The CVMP considered it important to provide practicing veterinarians with the necessary tools to correctly use procaine benzylpenicillin as a first-choice antimicrobial, in line with AMEG recommendations, guidelines and national policies (https://www.ema.europa.eu/system/files/documents/report/ameg_infographic_en.pdf).

The review of the CVMP was limited to the use of these veterinary medicines when administered via intramuscular and subcutaneous routes of administration only.

To ensure an effective use for the proposed indications whilst minimising the risk of antimicrobial resistance development, the Committee concluded that the dose rate and treatment duration for some of the concerned veterinary medicines should be increased. Consequently, for those medicines the meat and offal withdrawal periods in all target species should be increased to ensure consumer safety. The CVMP considered that the withdrawal periods for milk already provide sufficient assurance of consumer safety and do not need to be amended.

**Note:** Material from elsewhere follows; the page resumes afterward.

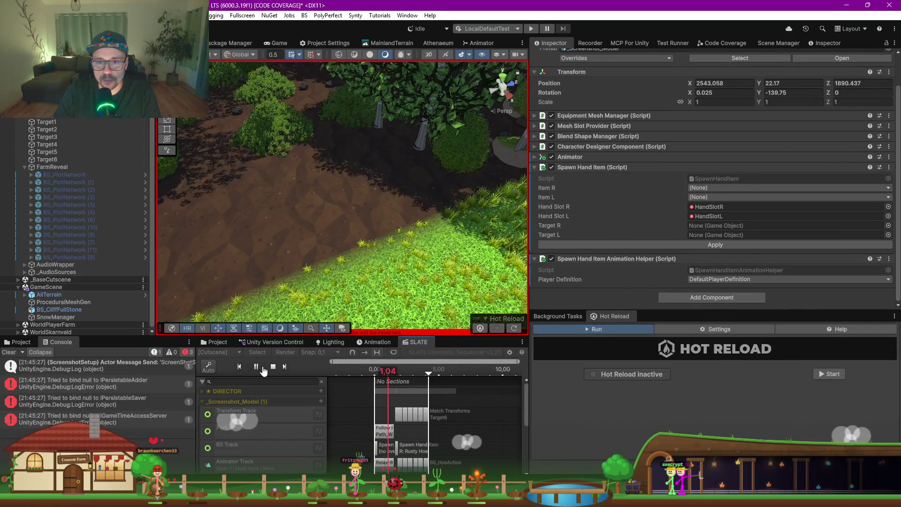
{"action": "left_click", "coordinate": [272, 41]}
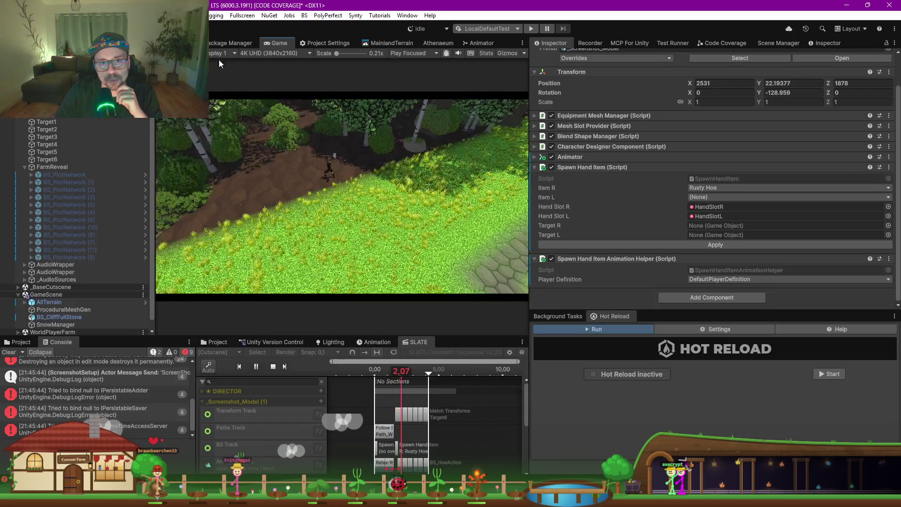
- Stop the preview, enlarge the SLATE timeline panel and return to the Scene view
{"action": "left_click", "coordinate": [546, 28]}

The CVMP recommended not to use these veterinary medicines for the treatment of infections caused by certain pathogens, as they are not in line with current scientific knowledge. The CVMP considered it beneficial to include warnings on the mode of action of procaine benzylpenicillin in the package leaflet as well as to indicate resistance or decreased susceptibility in specific target pathogens to ensure efficacious use of these veterinary medicines.

It was also recommended to add a warning on potential side effects following the administration of these medicines in young piglets.

The recommendations follow a review by the CVMP of all available data for injectable veterinary medicines containing procaine benzylpenicillin to assess the risk identified indicating inappropriate dosage and treatment duration and the increased risk of antimicrobial resistance development. This data included scientific literature, studies covering pharmacology, target animal safety and residue depletion, clinical studies as well as data provided by stakeholders.

The CVMP recommendations were sent to the European Commission, which issued a final legally binding decision applicable in all EU Member States on 11 December 2023.